> _Task statement_: For the listing below, print exactly the lines from the line with "ring pip: (894, 1058)" to the line with "middle mcp: (149, 186)", both included, and nothing beyond them.

> _Records shown_:
────────────────
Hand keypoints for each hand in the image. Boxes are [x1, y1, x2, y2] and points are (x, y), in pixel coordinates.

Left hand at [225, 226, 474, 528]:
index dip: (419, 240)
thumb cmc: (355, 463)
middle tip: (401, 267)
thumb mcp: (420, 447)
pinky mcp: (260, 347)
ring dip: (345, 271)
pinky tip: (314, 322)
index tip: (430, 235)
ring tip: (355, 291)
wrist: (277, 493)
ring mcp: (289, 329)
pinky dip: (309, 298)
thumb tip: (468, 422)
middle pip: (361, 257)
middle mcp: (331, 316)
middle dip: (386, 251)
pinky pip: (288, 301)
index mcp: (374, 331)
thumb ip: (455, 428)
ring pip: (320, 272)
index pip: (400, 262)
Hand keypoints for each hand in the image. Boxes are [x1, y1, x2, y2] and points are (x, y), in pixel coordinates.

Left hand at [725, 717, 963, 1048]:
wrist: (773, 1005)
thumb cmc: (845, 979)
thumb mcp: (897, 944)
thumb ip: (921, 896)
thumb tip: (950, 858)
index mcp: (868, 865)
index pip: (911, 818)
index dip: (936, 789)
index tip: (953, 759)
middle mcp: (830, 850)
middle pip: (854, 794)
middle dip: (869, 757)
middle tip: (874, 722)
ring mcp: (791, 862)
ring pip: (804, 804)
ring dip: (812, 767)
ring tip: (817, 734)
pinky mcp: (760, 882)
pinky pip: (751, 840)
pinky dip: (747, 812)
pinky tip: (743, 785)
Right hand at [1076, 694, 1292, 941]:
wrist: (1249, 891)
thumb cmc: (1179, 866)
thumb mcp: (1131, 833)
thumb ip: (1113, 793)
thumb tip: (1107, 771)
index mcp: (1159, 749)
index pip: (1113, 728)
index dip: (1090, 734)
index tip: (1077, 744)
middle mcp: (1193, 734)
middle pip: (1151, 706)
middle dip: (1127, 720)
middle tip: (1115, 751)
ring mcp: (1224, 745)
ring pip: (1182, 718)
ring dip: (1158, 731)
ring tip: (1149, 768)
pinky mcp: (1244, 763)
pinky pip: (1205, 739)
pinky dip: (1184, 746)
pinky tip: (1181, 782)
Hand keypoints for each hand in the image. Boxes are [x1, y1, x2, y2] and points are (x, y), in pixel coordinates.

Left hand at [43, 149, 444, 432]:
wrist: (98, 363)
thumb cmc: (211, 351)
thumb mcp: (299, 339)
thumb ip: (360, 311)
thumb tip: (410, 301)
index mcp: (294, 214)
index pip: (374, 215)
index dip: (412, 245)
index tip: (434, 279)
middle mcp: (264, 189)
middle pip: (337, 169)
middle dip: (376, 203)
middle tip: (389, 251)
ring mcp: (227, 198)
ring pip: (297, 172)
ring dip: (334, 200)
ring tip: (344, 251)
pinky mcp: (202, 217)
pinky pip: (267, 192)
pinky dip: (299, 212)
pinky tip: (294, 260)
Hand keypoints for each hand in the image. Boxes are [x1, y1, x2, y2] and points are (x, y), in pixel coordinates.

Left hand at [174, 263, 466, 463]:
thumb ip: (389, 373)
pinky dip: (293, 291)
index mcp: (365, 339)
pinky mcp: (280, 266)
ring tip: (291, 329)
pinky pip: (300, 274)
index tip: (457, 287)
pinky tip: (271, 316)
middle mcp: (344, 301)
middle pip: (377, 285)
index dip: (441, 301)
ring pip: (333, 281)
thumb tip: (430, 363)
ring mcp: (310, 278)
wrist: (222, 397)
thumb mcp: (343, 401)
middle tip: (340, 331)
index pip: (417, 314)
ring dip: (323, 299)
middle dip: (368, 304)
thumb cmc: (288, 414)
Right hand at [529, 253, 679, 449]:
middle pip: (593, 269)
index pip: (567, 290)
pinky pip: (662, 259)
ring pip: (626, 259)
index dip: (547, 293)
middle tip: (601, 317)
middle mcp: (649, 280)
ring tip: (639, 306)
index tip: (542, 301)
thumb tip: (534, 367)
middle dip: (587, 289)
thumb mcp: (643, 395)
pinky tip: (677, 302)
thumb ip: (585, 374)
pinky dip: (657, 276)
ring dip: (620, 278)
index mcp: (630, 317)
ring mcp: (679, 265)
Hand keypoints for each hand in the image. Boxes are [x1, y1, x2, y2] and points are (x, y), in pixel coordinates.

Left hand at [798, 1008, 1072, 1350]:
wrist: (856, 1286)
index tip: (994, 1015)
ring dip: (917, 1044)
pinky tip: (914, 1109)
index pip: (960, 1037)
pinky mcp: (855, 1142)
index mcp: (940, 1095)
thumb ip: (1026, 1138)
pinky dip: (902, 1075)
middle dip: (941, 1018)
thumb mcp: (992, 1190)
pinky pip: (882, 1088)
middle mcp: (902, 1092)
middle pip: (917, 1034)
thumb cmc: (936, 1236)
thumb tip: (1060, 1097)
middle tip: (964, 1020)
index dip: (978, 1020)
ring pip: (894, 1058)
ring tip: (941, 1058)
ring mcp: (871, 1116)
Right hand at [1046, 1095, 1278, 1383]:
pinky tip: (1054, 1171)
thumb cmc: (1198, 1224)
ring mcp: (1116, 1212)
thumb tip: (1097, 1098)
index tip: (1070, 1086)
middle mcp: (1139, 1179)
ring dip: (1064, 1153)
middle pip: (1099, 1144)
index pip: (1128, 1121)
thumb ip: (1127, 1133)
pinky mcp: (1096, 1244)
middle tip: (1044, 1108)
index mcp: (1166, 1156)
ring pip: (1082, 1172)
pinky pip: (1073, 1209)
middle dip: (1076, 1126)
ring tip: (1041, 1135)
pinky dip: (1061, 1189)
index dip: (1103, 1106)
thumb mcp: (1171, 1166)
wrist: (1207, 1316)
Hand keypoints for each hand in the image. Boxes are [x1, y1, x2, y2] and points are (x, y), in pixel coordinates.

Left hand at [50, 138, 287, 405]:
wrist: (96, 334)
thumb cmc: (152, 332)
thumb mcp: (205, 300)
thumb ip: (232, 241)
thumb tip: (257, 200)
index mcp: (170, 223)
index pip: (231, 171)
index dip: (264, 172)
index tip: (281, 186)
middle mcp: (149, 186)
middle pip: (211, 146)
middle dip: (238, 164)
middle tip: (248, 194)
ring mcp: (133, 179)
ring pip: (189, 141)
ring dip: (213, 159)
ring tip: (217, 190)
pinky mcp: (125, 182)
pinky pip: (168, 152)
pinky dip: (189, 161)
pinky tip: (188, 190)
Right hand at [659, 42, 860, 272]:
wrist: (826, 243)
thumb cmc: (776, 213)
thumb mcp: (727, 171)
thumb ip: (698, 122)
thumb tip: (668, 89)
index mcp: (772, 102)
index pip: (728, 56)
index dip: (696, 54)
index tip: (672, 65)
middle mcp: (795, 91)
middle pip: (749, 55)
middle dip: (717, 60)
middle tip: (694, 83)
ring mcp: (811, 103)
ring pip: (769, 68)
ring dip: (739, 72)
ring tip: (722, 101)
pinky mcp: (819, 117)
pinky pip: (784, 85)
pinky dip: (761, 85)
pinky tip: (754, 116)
────────────────
> _Result_:
ring pip: (894, 1058)
ring tip: (941, 1058)
ring mcp: (871, 1116)
Right hand at [1046, 1095, 1278, 1383]:
pinky tip: (1054, 1171)
thumb cmc: (1198, 1224)
ring mcp: (1116, 1212)
thumb tip: (1097, 1098)
index tip: (1070, 1086)
middle mcp: (1139, 1179)
ring dip: (1064, 1153)
middle pip: (1099, 1144)
index pip: (1128, 1121)
thumb ip: (1127, 1133)
pinky mcp: (1096, 1244)
middle tip: (1044, 1108)
index mcp: (1166, 1156)
ring pip: (1082, 1172)
pinky pip: (1073, 1209)
middle dip: (1076, 1126)
ring tip: (1041, 1135)
pinky dip: (1061, 1189)
index dip: (1103, 1106)
thumb mcp: (1171, 1166)
wrist: (1207, 1316)
Hand keypoints for each hand in the image. Boxes are [x1, y1, x2, y2] and points are (x, y), in pixel coordinates.

Left hand at [50, 138, 287, 405]:
wrist: (96, 334)
thumb cmc: (152, 332)
thumb mcp: (205, 300)
thumb ip: (232, 241)
thumb tip: (257, 200)
index mcp: (170, 223)
index pip: (231, 171)
index dip: (264, 172)
index tip: (281, 186)
middle mcp: (149, 186)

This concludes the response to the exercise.